第八十話 タック

少しづつ舵を切って上らせ、セールに裏風が入ったらシートを完全にリリース。一挙に舵を切ってしまうと今度は新しい側のシートを引き込む時、ウィンチで巻き込むのに一苦労かもしれません。それで、まだ風をはらまない状況である程度引いてこれると楽です。場合によっては、舵をその引き込みに合わせて一時停止させても良いと思います。すると、うまくすればウィンチで最後ちょいちょいで完了する。何度もやって、タイミングを掴む。うまくなると、実に楽にタックはできます。大きなジェノアを持ったヨットですと、ちょっとセール移動距離が長いので、できるだけスムースに、ステイなどで引っかからないように練習して下さい。

タック後はスピードが落ちます。艇速を得る為に一旦角度を落として、スピードが出て再び上る。波がある時など、波で叩かれるようなタイミングは避ける。微風時は舵を大きくきると抵抗ですからスピードが落ちるので、小さくゆっくりきる。シートを引いて、ウェザーをつけてヨットが自然に登るのにまかせて、それから舵切って、タックする。強風時、微風時、波がある時など、いろんな状況がありますので、どこまでやるかは自分次第ですが、いろいろ学んで解ってくると面白いし、解ればうまくなるので、レースじゃないからとも言えますが、面白がってやっても良いんじゃないかと思います。

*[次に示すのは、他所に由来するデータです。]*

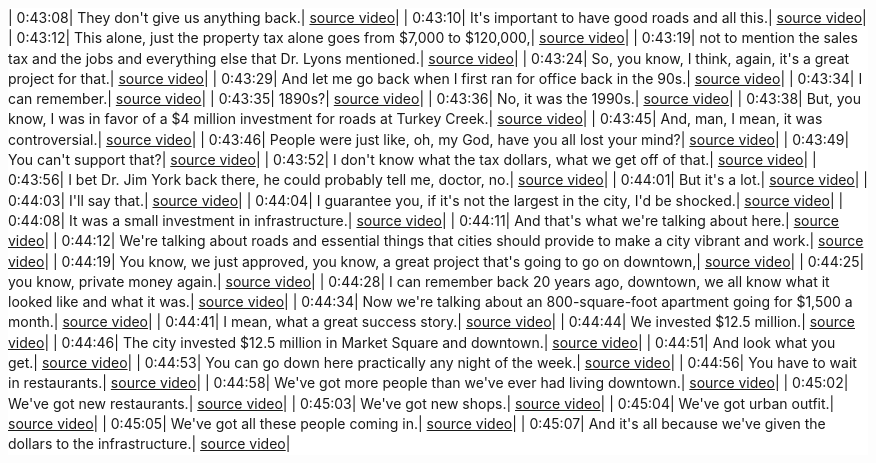 | 0:43:08| They don't give us anything back.| [source video](https://archive.org/details/citycouncilr265121002?start=2588)|
| 0:43:10| It's important to have good roads and all this.| [source video](https://archive.org/details/citycouncilr265121002?start=2590)|
| 0:43:12| This alone, just the property tax alone goes from $7,000 to $120,000,| [source video](https://archive.org/details/citycouncilr265121002?start=2592)|
| 0:43:19| not to mention the sales tax and the jobs and everything else that Dr. Lyons mentioned.| [source video](https://archive.org/details/citycouncilr265121002?start=2599)|
| 0:43:24| So, you know, I think, again, it's a great project for that.| [source video](https://archive.org/details/citycouncilr265121002?start=2604)|
| 0:43:29| And let me go back when I first ran for office back in the 90s.| [source video](https://archive.org/details/citycouncilr265121002?start=2609)|
| 0:43:34| I can remember.| [source video](https://archive.org/details/citycouncilr265121002?start=2614)|
| 0:43:35| 1890s?| [source video](https://archive.org/details/citycouncilr265121002?start=2615)|
| 0:43:36| No, it was the 1990s.| [source video](https://archive.org/details/citycouncilr265121002?start=2616)|
| 0:43:38| But, you know, I was in favor of a $4 million investment for roads at Turkey Creek.| [source video](https://archive.org/details/citycouncilr265121002?start=2618)|
| 0:43:45| And, man, I mean, it was controversial.| [source video](https://archive.org/details/citycouncilr265121002?start=2625)|
| 0:43:46| People were just like, oh, my God, have you all lost your mind?| [source video](https://archive.org/details/citycouncilr265121002?start=2626)|
| 0:43:49| You can't support that?| [source video](https://archive.org/details/citycouncilr265121002?start=2629)|
| 0:43:52| I don't know what the tax dollars, what we get off of that.| [source video](https://archive.org/details/citycouncilr265121002?start=2632)|
| 0:43:56| I bet Dr. Jim York back there, he could probably tell me, doctor, no.| [source video](https://archive.org/details/citycouncilr265121002?start=2636)|
| 0:44:01| But it's a lot.| [source video](https://archive.org/details/citycouncilr265121002?start=2641)|
| 0:44:03| I'll say that.| [source video](https://archive.org/details/citycouncilr265121002?start=2643)|
| 0:44:04| I guarantee you, if it's not the largest in the city, I'd be shocked.| [source video](https://archive.org/details/citycouncilr265121002?start=2644)|
| 0:44:08| It was a small investment in infrastructure.| [source video](https://archive.org/details/citycouncilr265121002?start=2648)|
| 0:44:11| And that's what we're talking about here.| [source video](https://archive.org/details/citycouncilr265121002?start=2651)|
| 0:44:12| We're talking about roads and essential things that cities should provide to make a city vibrant and work.| [source video](https://archive.org/details/citycouncilr265121002?start=2652)|
| 0:44:19| You know, we just approved, you know, a great project that's going to go on downtown,| [source video](https://archive.org/details/citycouncilr265121002?start=2659)|
| 0:44:25| you know, private money again.| [source video](https://archive.org/details/citycouncilr265121002?start=2665)|
| 0:44:28| I can remember back 20 years ago, downtown, we all know what it looked like and what it was.| [source video](https://archive.org/details/citycouncilr265121002?start=2668)|
| 0:44:34| Now we're talking about an 800-square-foot apartment going for $1,500 a month.| [source video](https://archive.org/details/citycouncilr265121002?start=2674)|
| 0:44:41| I mean, what a great success story.| [source video](https://archive.org/details/citycouncilr265121002?start=2681)|
| 0:44:44| We invested $12.5 million.| [source video](https://archive.org/details/citycouncilr265121002?start=2684)|
| 0:44:46| The city invested $12.5 million in Market Square and downtown.| [source video](https://archive.org/details/citycouncilr265121002?start=2686)|
| 0:44:51| And look what you get.| [source video](https://archive.org/details/citycouncilr265121002?start=2691)|
| 0:44:53| You can go down here practically any night of the week.| [source video](https://archive.org/details/citycouncilr265121002?start=2693)|
| 0:44:56| You have to wait in restaurants.| [source video](https://archive.org/details/citycouncilr265121002?start=2696)|
| 0:44:58| We've got more people than we've ever had living downtown.| [source video](https://archive.org/details/citycouncilr265121002?start=2698)|
| 0:45:02| We've got new restaurants.| [source video](https://archive.org/details/citycouncilr265121002?start=2702)|
| 0:45:03| We've got new shops.| [source video](https://archive.org/details/citycouncilr265121002?start=2703)|
| 0:45:04| We've got urban outfit.| [source video](https://archive.org/details/citycouncilr265121002?start=2704)|
| 0:45:05| We've got all these people coming in.| [source video](https://archive.org/details/citycouncilr265121002?start=2705)|
| 0:45:07| And it's all because we've given the dollars to the infrastructure.| [source video](https://archive.org/details/citycouncilr265121002?start=2707)|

ショートコースのセーリングではタック回数が多くなるので、いかに楽にスムースにやれるようにしておく事は大切です。でないと、タックするのが面倒くさいものになります。風下のシートのリリースのタイミング、リリースしたシートがどこかにひっかからないように、シートのねじれなどもとっておくとか、セールの結び目が大きいとステイにひっかかる事もありますので、できるだけ小さく、1本の長いシートを中央をクリューに通して、2本のエンドをこのクリューに通した輪に通すと小さくなる。その他、テーピングしておくとか、いろいろあると思いますが、工夫されたら良いと思います。

小さなジブというのはセールエリアが小さくなるので避けられるケースが多いのですが、考えようによっては面白いセーリングになるかもしれません。タックはより簡単ですし、場合によっては、舵を持ったままシートをウィンチにひと巻き程度して、もう一方の片手で持つ。風に合わせながら、舵の操作とシートの操作を同時に行う。結構面白いもんです。シートを一旦固定したい時、できれば、ウィンチのセルフテーリングでは無くて、カムクリートのようなワンタッチで固定できるようなのがあれば、今度また使う時にさっと取れるとも考えた事があります。

また、大きなメインセール、小さなジブならいっそのことセルフタッキングジブにして、タッキングをもっと楽にして、その代わりメインを中心に細かくトリミングをしてみるといのも良いと思います。ただ、セルフタッキングは上りは良いのですが、開く時、シートのリード位置が前過ぎてしまいます。以前は別にもう1本づつ左右にシートを取り、通常のリードブロックから引いたりした事があります。これはこれで良いのですが、シートの本数も増えるので、まだ試したわけでは無いのですが、セルフタッキング用のジブブームというのがあって、これは良さそうです。このブームの秘密は微風時、このブームは外に出る力が働くように造られています。つまり、シートを引いて、船体の中央を越えたらブームは風が無くても外に一杯出るようにできてます。ですから、微風時でも充分開いてくれます。角度はシートを引いて決める事になります。強風の時は風が持っていってくれますね。

セールエリアも大切ですが、最も大切な事は気軽にセーリングを堪能できる事ですから、大きなジェノアも良いですが、小さなセールにする事によって、もっと気軽になれるとしたら、それも良いと思います。それにリーフする必要性が減少しますね。最初から小さいんですから。残念ながら、今あるジェノアをファーラーで100%ぐらいまで巻いて、その時だけセルフタッキングにするというような事はできません。巻いた時のクリューの位置が高すぎます。

上りはともかく、ジェノアは横からの風ぐらいまでは何とか使えますが、それより後ろになりますと、ジェノアはうまく開いてくれない。そこでスピンとかジェネカーの登場となりますが、もしそれらを展開しないのなら、ジブブームを使った小さなセールなら開けるので、ダウンウィンドではこちらの方が速いという事もある。つまり、上りから下りまでのトータルで考えると、必ずしもジェノアの方が速いとは言えないかもしれません。

とにかく、上りのセーリング、タックをスムースに遊んで頂きたいと思います。
こんな事を書くのは今更という感もありますが、もう一度、学んで、ドライブ感を取り戻してほしいと思います。車もバイクも自転車も動力がある。でも、ヨットは風なんですから、それは難しいに決まってます。という事は学んだ者だけが味わえる世界があるという事です。